What If We Sold Transit Fares Like Cell-Phone Minutes?

Posted on March 18, 2014 by Paul Mackie - Also by this author


Photo by MattHurst via Flickr

(This was originally published at MobilityLab.org by Mobility Lab contributor Adam Davidson a geography PhD candidate at the City University of New York and an urban planner.)

How many cell-phone minutes do you pay for in a month? Or gigabytes of data? Are you on a family plan? Do you get a group discount from work? What does this even have to do with transit?

If we think of a transit trip like we do a cell-phone minute (or megabyte) we start to realize that there are many ways to package our usage. While cell-phone plans have many flavors that pertain to many different types of users, public-transit fares tend to come in variations of just two flavors: single ride or unlimited.

But, electronic-payment infrastructure, such as Smart Cards, can allow market segmentation that wasn’t possible with cash, token or paper fare media.

Governing bodies of transit agencies should adopt average fare revenue based on ridership projections rather than set actual fare prices. This will allow agencies and their marketers to create many price points based on other pricing models, such as the one used by the cell phone industry that was instrumental in encouraging the adoption of cell phones.

Doing so will allow customers to decrease their marginal costs by increasing their fixed costs. The result would be a more competitive transit trip and greater perceived value of the transit service.

The main hindrance to this system is political. The technology needed to make this work has been around for years now. However, fares are still set under models that were created when the token or travel ticket were the best methods available. Thus, when a fare is set by the government, they approve specific prices for specific journeys and passes with discounts broadly applied or only for specific protected classes of people.

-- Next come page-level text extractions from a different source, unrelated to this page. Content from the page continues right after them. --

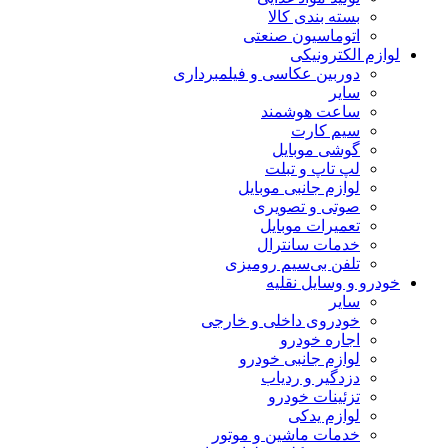
بسته بندی کالا
اتوماسیون صنعتی
ازم الکترونیکی
دوربین عکاسی و فیلمبرداری
سایر
ساعت هوشمند
سیم کارت
گوشی موبایل
لپ تاپ و تبلت
لوازم جانبی موبایل
صوتی و تصویری
تعمیرات موبایل
خدمات سانترال
تلفن بی‌سیم رومیزی
درو و وسایل نقلیه
سایر
خودروی داخلی و خارجی
اجاره خودرو
لوازم جانبی خودرو
دزدگیر و ردیاب
تزئینات خودرو
لوازم یدکی
خدمات ماشین و موتور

Instead of having government set the price, they should set a revenue goal that is based on average fare and ridership.

This arrangement would allow the transit agency to engage in market segmentation — a term implying that people who have different values for a service are charged differently for it. Thus a Wall Street banker could end up paying more to get to work than the janitor in the same office because they have different price-points and needs where they find value.

One way to accomplish this is to sell transit fares the way we sell cell-phone minutes. A customer (a term I differentiate from a rider, since it implies that the person has a choice in how they travel) could conceivably select from a matrix of needs like off-peak usage, the ability to trip chain, their frequency of use and their desire to share their plan with a family member. Promotions and bundling could also serve to attract customers (see examples in my presentation here in this Slideshare).

Ideally, the fare solicitation process would be overseen by the transit agency but managed by a third-party marketing and sales-force contractor. This agent would be responsible for creating, managing and adjusting pricing scenarios, staffing customer-service centers, and maintaining account portals on the Web, at kiosks and at key transit stations. What is critical here is that they are given an average fare target to meet, with incentives for meeting and improving their performance in terms of revenue, customer satisfaction and social equity.

However, emulating cell phone plans is just one direction that pricing models could go. The main point is that transit agencies should be freed from the political restriction of mandated prices, and instead, be given incentives to innovate and grow their customer support via flexible pricing that meets revenue targets.

Current technology can support this kind of service and experimentation. Pilot projects could begin right away between transit agencies with supportive fare infrastructure and marketers to test such new pricing matrices.

In a successful program, Smart Fares would achieve multiple goals:

  • Transit would be able to compete more directly with car travel at the point of decision due to decreased marginal costs, while sunk costs would encourage a boost in ridership and revenue.
  • This system would encourage the view that transit riders should be treated as customers rather than users, a distinction which implies that they have a choice when they travel.
  • Equity can be enhanced as the transit dependent could be actively encouraged to find value in a plan that fits their needs, and special pricing could still be targeted to them.

As our transportation infrastructure evolves, so should our payment infrastructure.

Smart fares supported by a revenue-based — rather than a price-based — fare policy can allow this innovation to move forward, thus enhancing our public transit systems and all the benefits that they provide.